Even as equity markets posted impressive gains—the S&P 500 climbed 2.34% and international stocks rose more than 2.0% — October was a month of contrasts for retirement savers. Rather than chasing the rally, 401(k) investors opted for caution, choosing to rebalance toward stability.
Key takeaways from the Alight Solutions 401(k) Index for October 2025:
- A cautious tilt toward fixed income: Nearly all net inflows went to fixed income funds, as investors pursued stability.
- A modest increase in equity exposure: Average asset allocation in equities increased slightly, but new equity contributions fell below 70%.
- A clear preference for target date funds: Still the top choice for retirement savers, target date funds received half of all monthly contributions.
Trading patterns: light but purposeful
Daily trading activity remained light, averaging just 0.01% of balances. Yet, when trades occurred, they leaned heavily toward conservative options. Twenty-one of the month’s 23 trading days saw net inflows into fixed income, with bond funds capturing 48% of those inflows. Stable value and money market funds followed at 15% each.
Outflows were concentrated in company stock and large-cap U.S. equity funds — assets typically favored during bullish periods. This suggests that participants weren’t abandoning equities entirely, but were trimming risk exposure, likely to lock in gains after a strong year-to-date performance.
Asset allocation: incremental shifts
Overall equity exposure nudged up slightly — from 73.0% to 73.2% — driven by market appreciation, rather than active trading. Contributions to equities dipped to 69.7%, down from 70.2% in September. Target date funds continued to receive the lion’s share of new contributions, comprising 50%, while large-cap U.S. equity funds accounted for 22%.
This allocation pattern reflects a long-term mindset: participants still rely on diversified, professionally managed options like target date funds but are seemingly cautious about adding more equity exposure in uncertain times.
Why the conservative tilt?
Several factors likely influenced this cautious stance:
- High interest rates: Elevated rates have made fixed income options more attractive, offering yields unseen in years. For many participants, bonds now provide a compelling balance of income and stability.
- Economic uncertainty: Lingering geopolitical tensions and a government shutdown added layers of unpredictability. Even though the shutdown didn’t disrupt plan operations, it amplified concerns about fiscal policy and market volatility.
- Behavioral factors: After a year of strong equity returns — 17.5% for the S&P 500 and nearly 29% for global equities — many savers opted to lock in gains and reduce volatility exposure rather than chase incremental upside.
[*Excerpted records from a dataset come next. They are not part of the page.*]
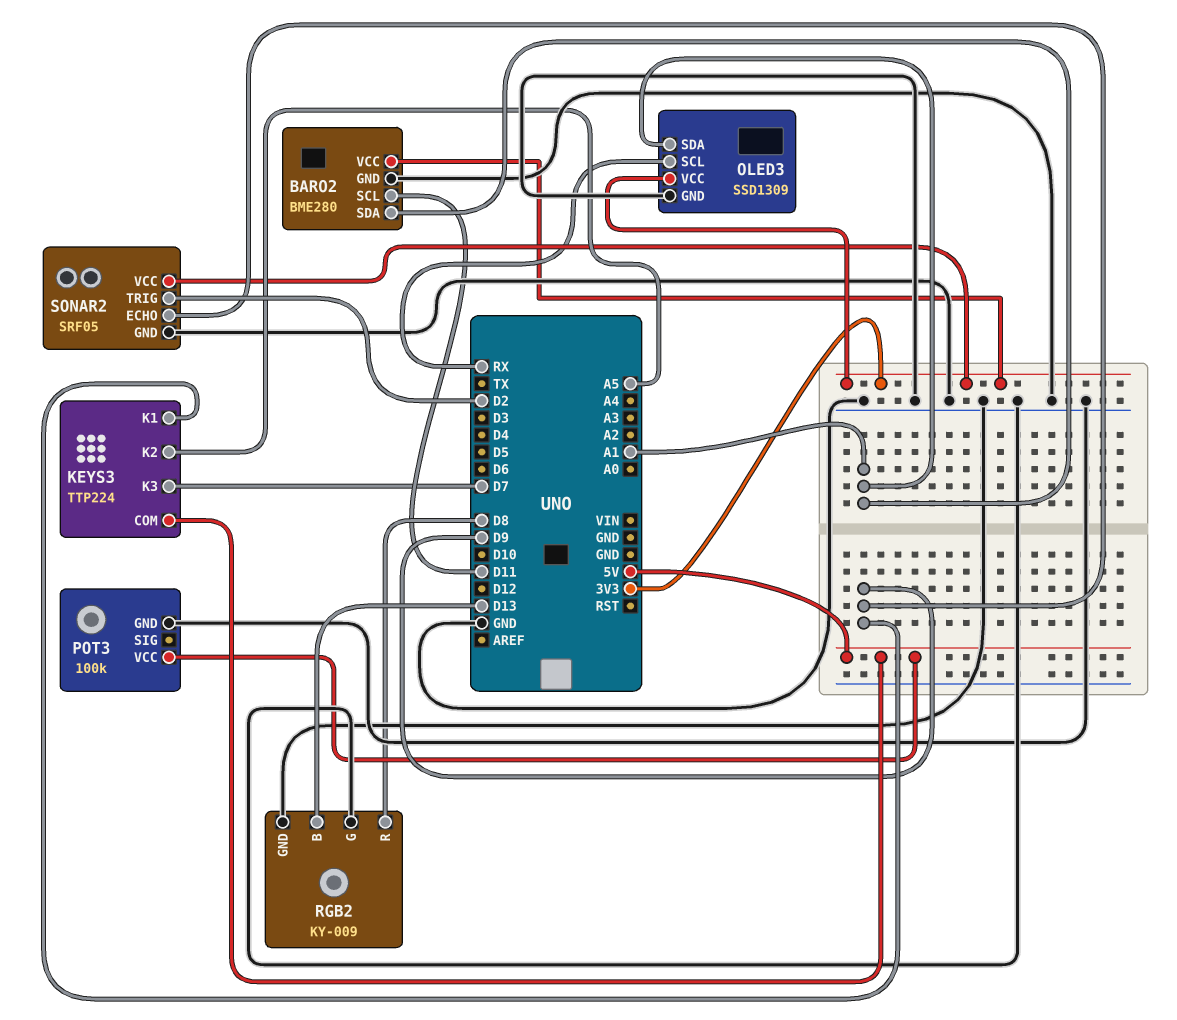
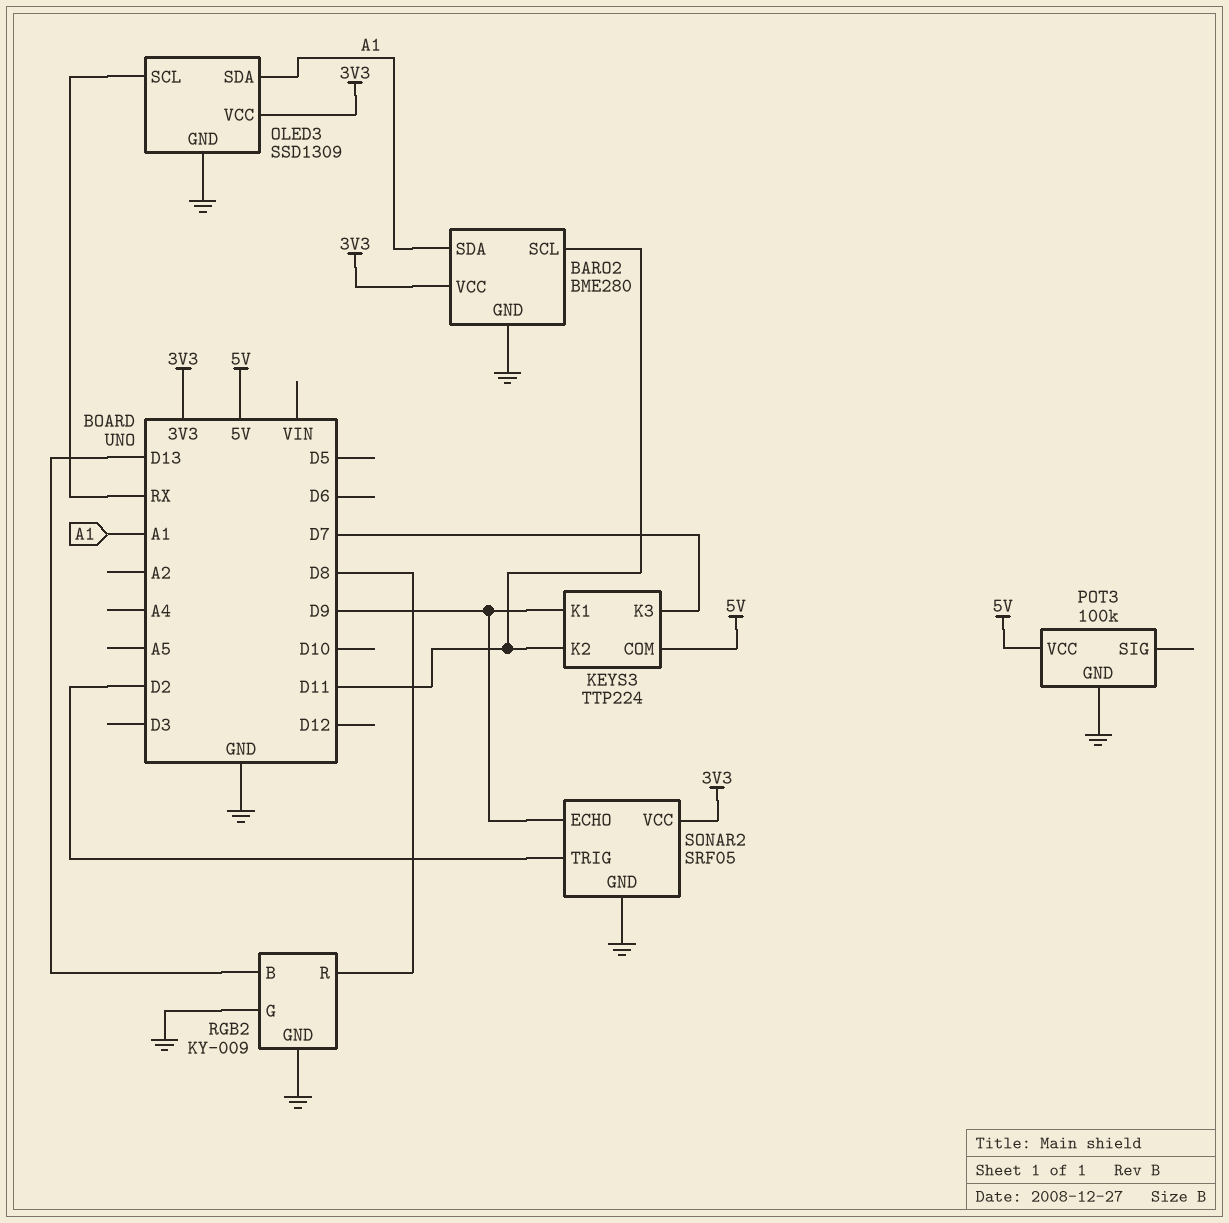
KEYS3 pin K2: A5 -> D11

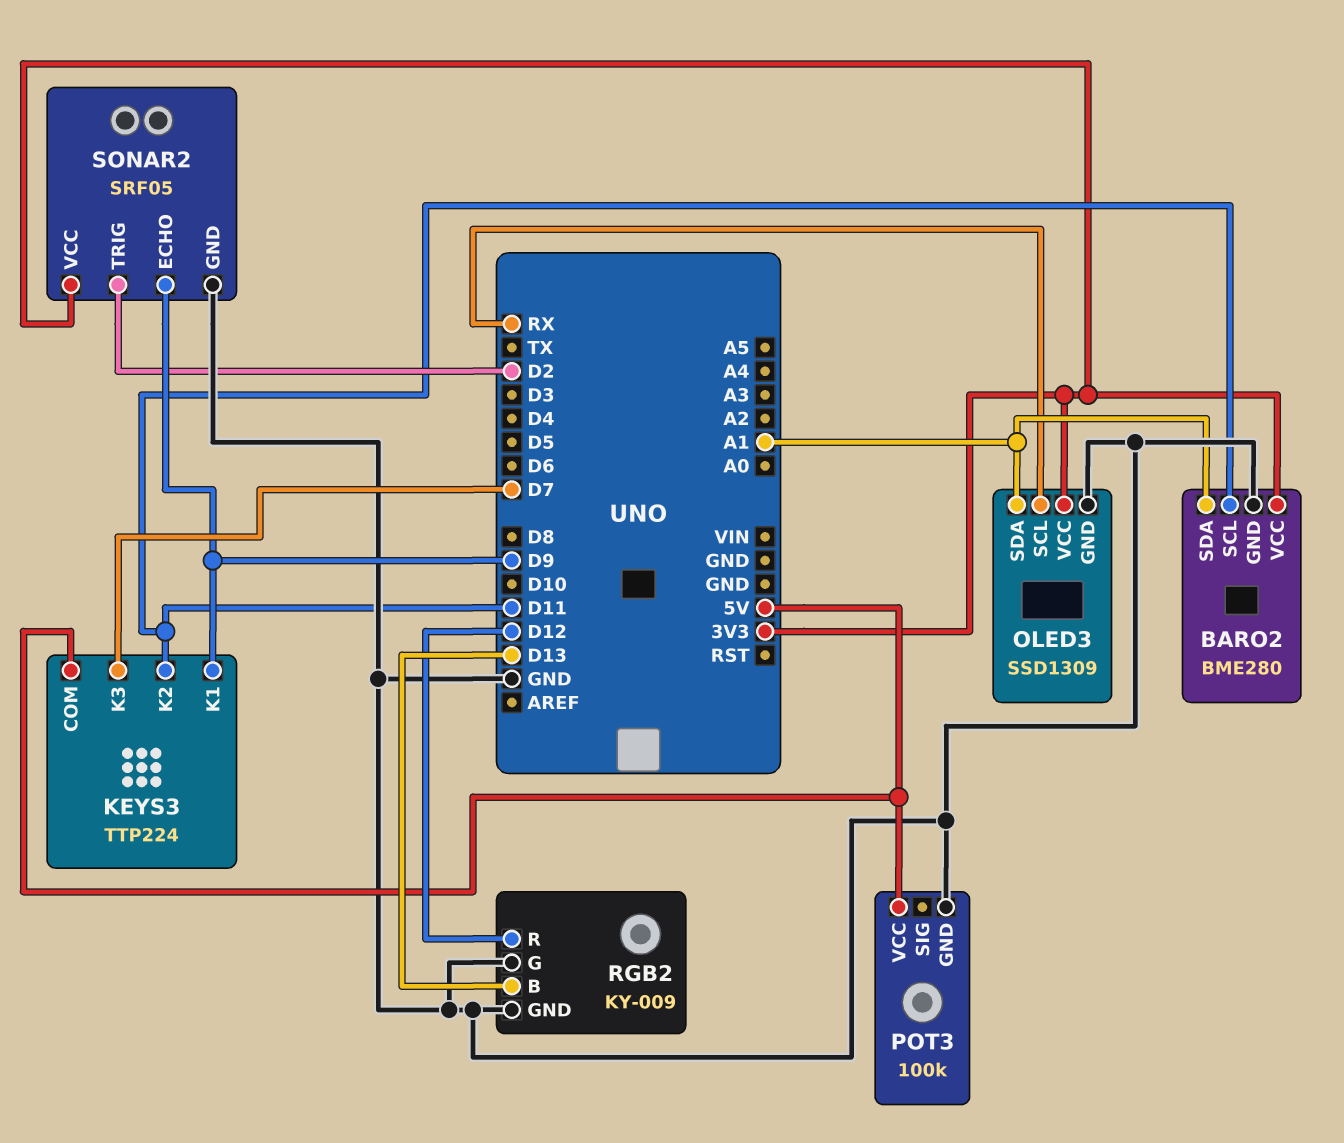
RGB2 pin R: D8 -> D12

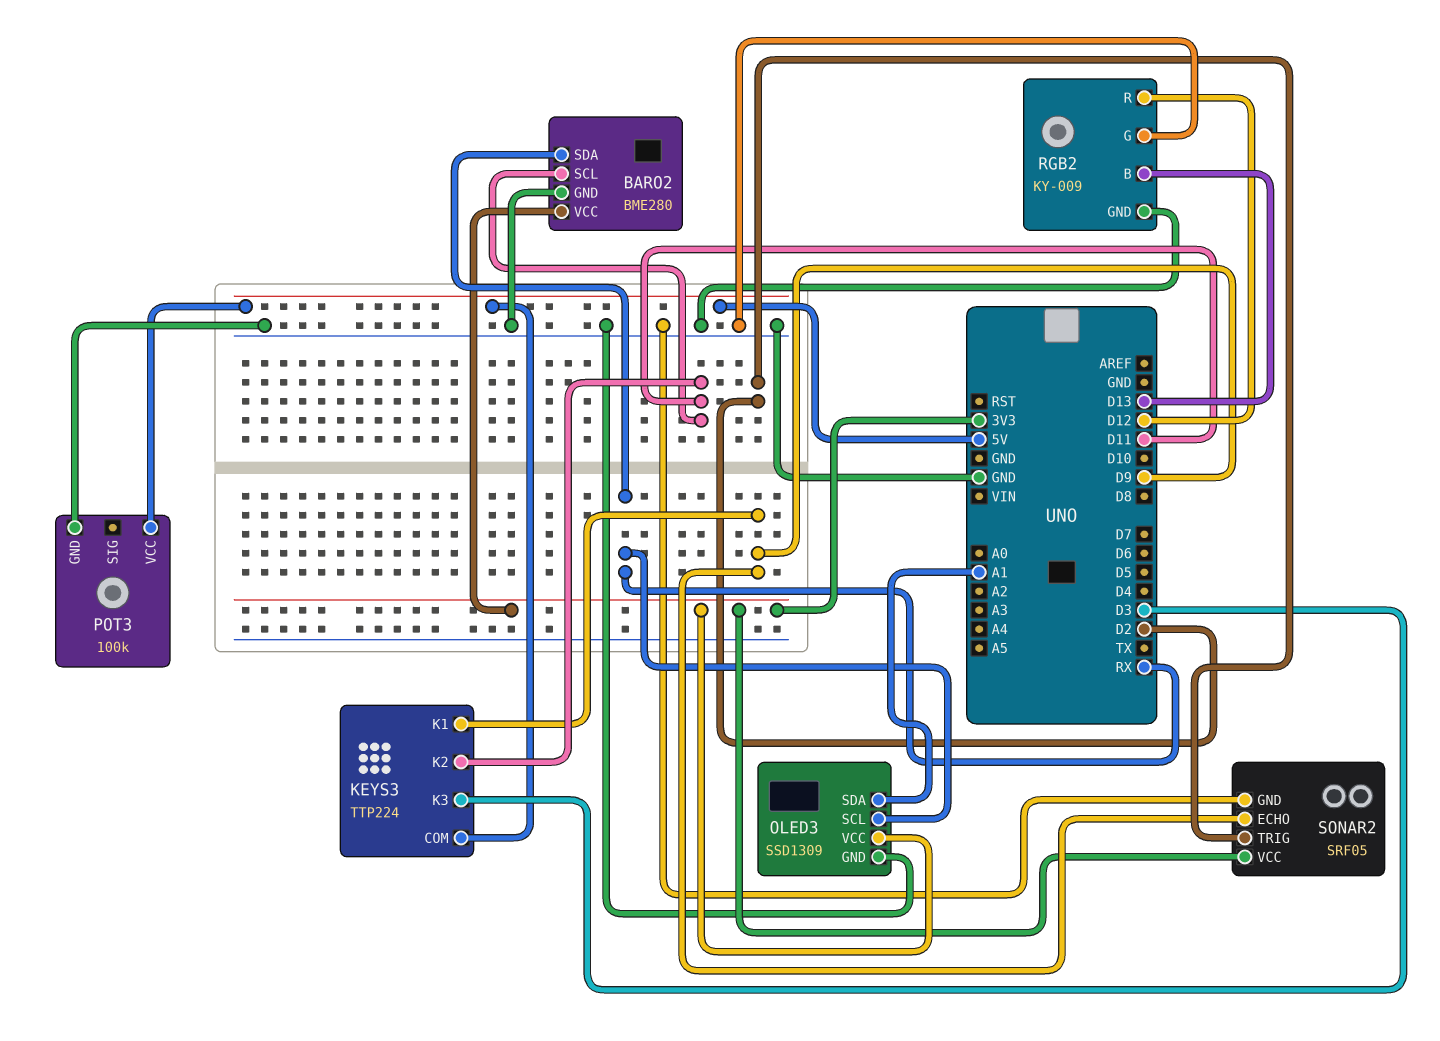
BARO2 pin SDA: A1 -> RX
KEYS3 pin K3: D7 -> D3

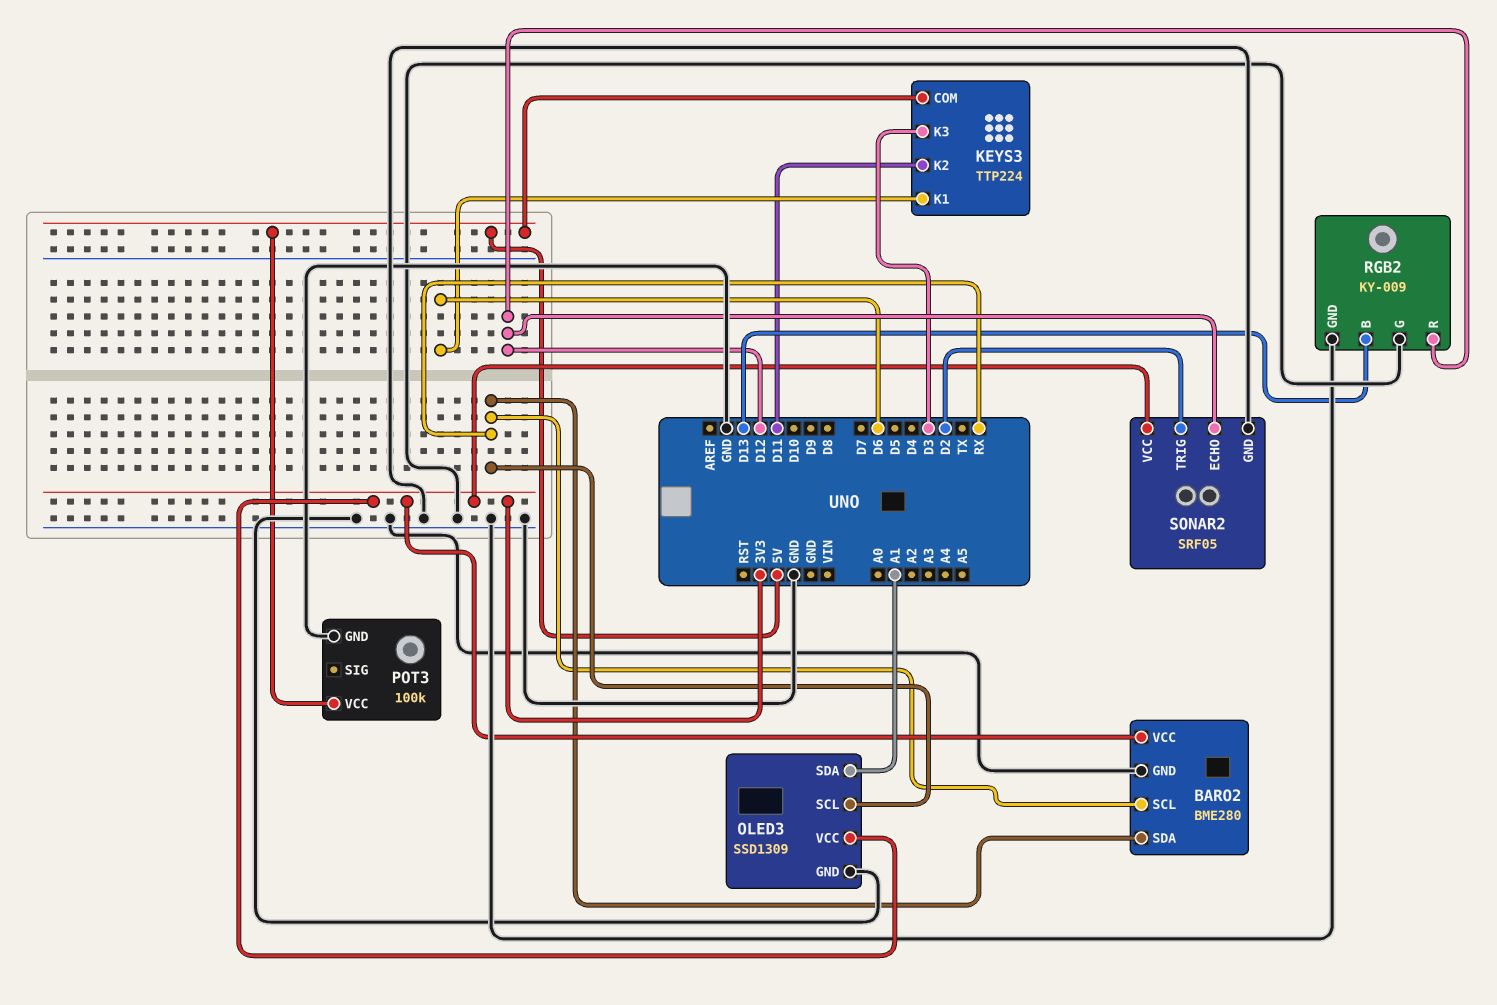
BARO2 pin SCL: D11 -> RX
KEYS3 pin K1: D9 -> D6
SONAR2 pin ECHO: D9 -> D12

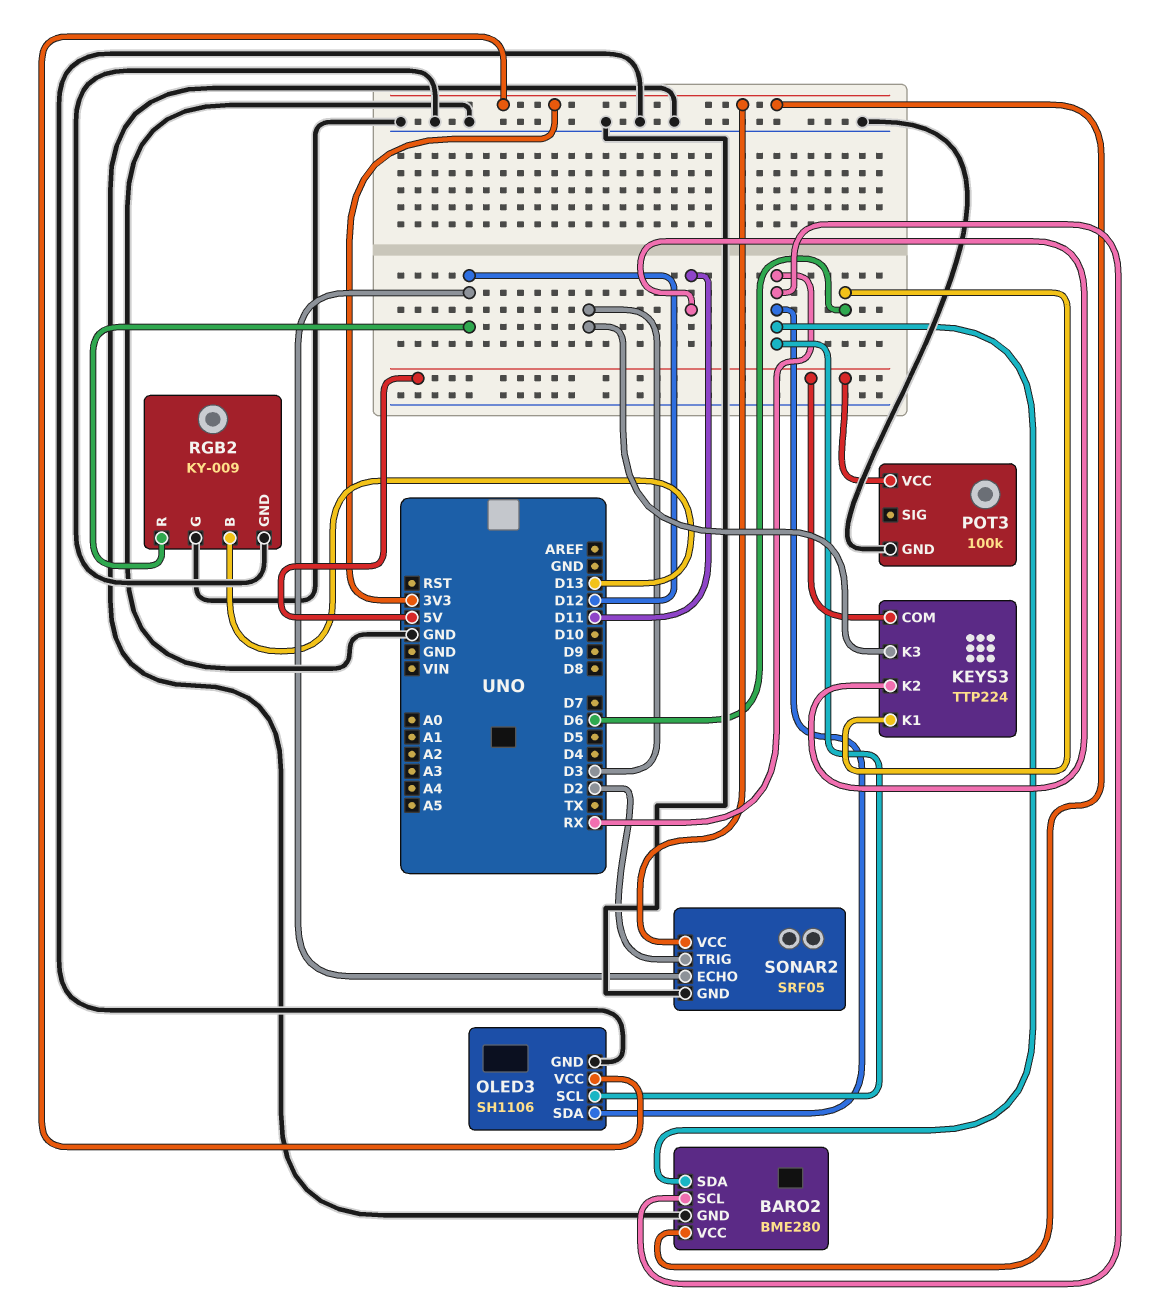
OLED3: SSD1309 -> SH1106
OLED3 pin SDA: A1 -> RX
This pattern aligns with a broader trend observed throughout 2025: participants prioritizing capital preservation over aggressive growth.
Implications for plan sponsors and advisors
Participants may interpret market headlines as cues for action, even when long-term strategies call for patience. For plan sponsors, these dynamics underscore the importance of communication. Reinforcing the value of diversification and the risks of timing the market remains critical.
Advisors should also highlight how incremental rebalancing — rather than wholesale shifts — can help maintain alignment with retirement goals. Education around fixed income options, especially in a high-rate environment, can empower participants to make informed decisions without compromising growth potential.
Historical perspective
Interestingly, this conservative tilt mirrors patterns seen during previous periods of economic uncertainty, such as the late 2010s when trade tensions and rate hikes drove similar behavior. While short-term caution is common, history suggests that participants who maintain disciplined strategies — balanced allocations and consistent contributions — tend to fare better over time than those reacting to market noise.
October’s data tells a clear story. Even in a rising market, investors gravitate toward safety when uncertainty looms. For plan sponsors and advisors, this is an opportunity to guide participants toward disciplined strategies that balance growth and protection. As we head into year-end, the challenge remains the same: helping savers stay focused on the long game while navigating an ever-changing economic landscape.
Rob Austin is the head of thought leadership at Alight Solutions. He brings data and insights to clients to help them improve the short- and long-term financial wellbeing of their workers. Throughout his career, he has been involved in developing and publishing reports on benefits plan design and participant behavior.